Revenge From Planet Ape isn’t very good, but not for the reasons you’re probably expecting. The title suggests that this 1971 Spanish film was made to capitalize on the gargantuan success of the Planet of the Apes series and that it’s just a lame rip-off cash-in good-for-nothin’ imitation of an American success. Nah, ripping off American films is the Italians‘ job. Revenge From Planet Ape is not the real title of this film — it was the third or fourth title, slapped on after the film had previously bombed two or three times under more accurate titles. Naturally, someone thought that tricking the American moviegoing public by making them think this Spanish zombie movie was a a Planet of the Apes was a fine plan indeed. And here we are.
Anyway, what I’m trying to say is that Revenge From Planet Ape is bad film on its own merits, not because it’s a Planet of the Apes rip-off. The best part of the film though is the opening scene, a hastily tacked on opening narration set against a still image of ancient ruins that informs us that in the distant future, mankind will defeat the apes in the war over the planet, but the ghosts of the apes will travel back in time, rise again and seek vengeance. To say this is worst example of anyone attempting to tenuously connect their film to an existing franchise in the history of cinema is an understatement. It’s shitty. To be fair, it’s hilariously shitty, but shit is still a bunch of brown junk exiting your body through your anus. Even the funniest shit doesn’t demand your attention for more than two minutes. Three minutes tops and even then, that shit better be pretty fucking fascinating.
Oh, right. The movie. Once you remove that opening narration, the movie transforms into Tombs of the Blind Dead 4: Mark of the Devil. Here’s the actual plot from the movie, copied and pasted from IMDB because I forgot everything about the movie in the days since I’ve seen it as it is not particularly good:
“In medieval times, a group of renegade knights were executed for their black magic rituals. In 1970s Portugal, vacationing college kids fall prey to the knights’ zombified corpses, resurrected from the dead to feast on the blood of the living.”
Hell, this cut movie doesn’t even excise certain dialogue, so while the intro informs us of the evil ghost apes, the characters refer to their evil opponents as Templars, which makes sense since these human corpses dress like knights, ride horses, wield swords and do a variety of other activities that Templars are wont to do. Every night, the Templars rise from the dead, mount their steeds and cruise around the field next to their headquarters, hoping for some sexy turista to walk on by so they can wine her and dine her and let her borrow a comfy bed. Just kidding. So they can kill and eat her. The local train conductor knows what’s up, so he’s all like “I ain’t stoppin’ this train anywhere near that evil zombie monastery!” but he didn’t count on his son being a horny jerkwad who wants to do things like save injured women from their undead pursuers. What an asshole.

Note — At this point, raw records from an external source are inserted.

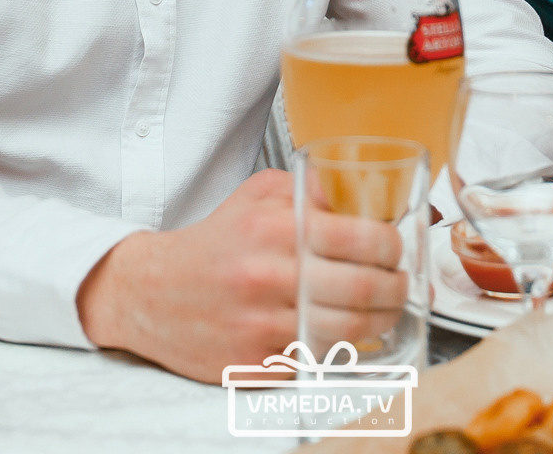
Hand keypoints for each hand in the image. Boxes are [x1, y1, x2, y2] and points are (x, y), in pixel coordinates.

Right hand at [76, 169, 405, 382]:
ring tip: (384, 312)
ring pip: (349, 331)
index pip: (362, 238)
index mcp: (276, 228)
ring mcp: (264, 324)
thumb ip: (311, 189)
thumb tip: (364, 200)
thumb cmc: (213, 243)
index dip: (393, 247)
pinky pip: (318, 359)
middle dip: (396, 288)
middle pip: (364, 289)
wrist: (151, 292)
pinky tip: (347, 336)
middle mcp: (271, 275)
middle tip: (401, 285)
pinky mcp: (257, 362)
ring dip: (380, 323)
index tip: (396, 251)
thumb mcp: (257, 195)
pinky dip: (342, 350)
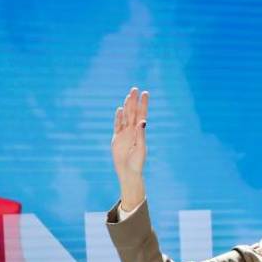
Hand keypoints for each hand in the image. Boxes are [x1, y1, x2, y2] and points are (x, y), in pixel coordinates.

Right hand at [111, 87, 148, 208]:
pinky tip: (120, 109)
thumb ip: (141, 134)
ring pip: (125, 117)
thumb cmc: (137, 162)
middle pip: (133, 113)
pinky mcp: (116, 138)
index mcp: (140, 132)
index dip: (143, 104)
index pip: (142, 114)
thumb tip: (143, 121)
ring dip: (127, 106)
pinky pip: (117, 126)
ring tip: (128, 96)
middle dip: (134, 101)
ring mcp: (124, 134)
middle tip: (135, 89)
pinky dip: (118, 118)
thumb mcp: (140, 147)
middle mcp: (132, 131)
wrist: (128, 172)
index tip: (145, 93)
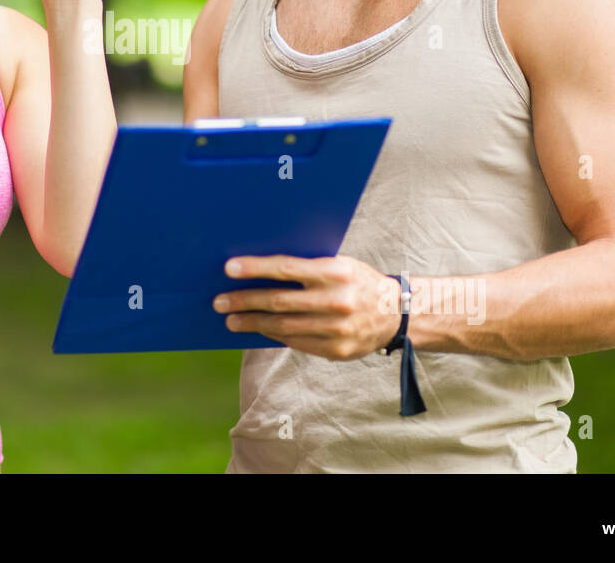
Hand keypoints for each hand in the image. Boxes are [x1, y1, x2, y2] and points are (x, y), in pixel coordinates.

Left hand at [212, 254, 402, 360]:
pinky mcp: (336, 351)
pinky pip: (296, 343)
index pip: (285, 268)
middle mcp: (336, 301)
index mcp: (335, 272)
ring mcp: (337, 329)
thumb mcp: (339, 264)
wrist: (395, 313)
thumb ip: (307, 267)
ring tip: (232, 321)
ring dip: (252, 323)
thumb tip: (260, 270)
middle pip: (278, 301)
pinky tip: (259, 329)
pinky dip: (274, 336)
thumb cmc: (357, 281)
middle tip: (219, 302)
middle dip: (243, 301)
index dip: (254, 269)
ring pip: (283, 327)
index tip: (228, 269)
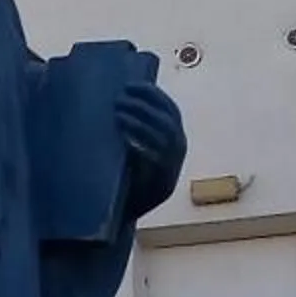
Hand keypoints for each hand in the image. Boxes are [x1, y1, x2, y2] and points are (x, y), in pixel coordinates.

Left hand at [116, 80, 185, 213]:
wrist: (128, 212)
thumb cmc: (127, 175)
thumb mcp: (136, 147)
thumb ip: (135, 128)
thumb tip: (116, 99)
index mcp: (175, 138)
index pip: (169, 109)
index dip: (153, 94)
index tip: (131, 84)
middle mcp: (178, 150)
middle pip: (167, 120)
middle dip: (144, 105)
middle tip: (120, 98)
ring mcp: (172, 166)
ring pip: (162, 136)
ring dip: (140, 121)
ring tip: (118, 113)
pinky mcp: (162, 182)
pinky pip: (154, 157)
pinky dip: (140, 143)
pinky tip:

Outside of the whole “Let’s turn this thing into an Apes movie!” thing, this film is a mess. The rules of the monsters don’t make any sense and the characters are threadbare, coming and going at the whims of the plot. The one guy I liked was a creepy mortician’s assistant who liked to play practical jokes on people coming in to identify their dead loved ones, but he’s not a real character. He has two scenes and then he becomes dinner for a scantily clad lady zombie whose physical performance makes Vampira’s work in Plan 9 From Outer Space look like a Buster Keaton routine. His character development is that he owns a frog. The movie is also completely lacking a third act*, but unless there’s a missing musical number or a massive orgy scene, I don’t think I needed any more.
If you like zombie horses riding in slow motion so their riders won’t hit a tree because their skeleton mask is obscuring their vision, then this may very well be the motion picture event of the year for you!
*As in, the movie reaches the point where you expect things to come together for a big climax and it doesn’t. It just ends.
Derisive laughter. Lengthy patches of silence. Audible eye rolls at the “cat leaping out of the shadows” scare gag. I don’t think anyone in the theater wanted to go check out Tombs of the Blind Dead 1-3 after this screening. I sure wanted to go watch Planet of the Apes, though.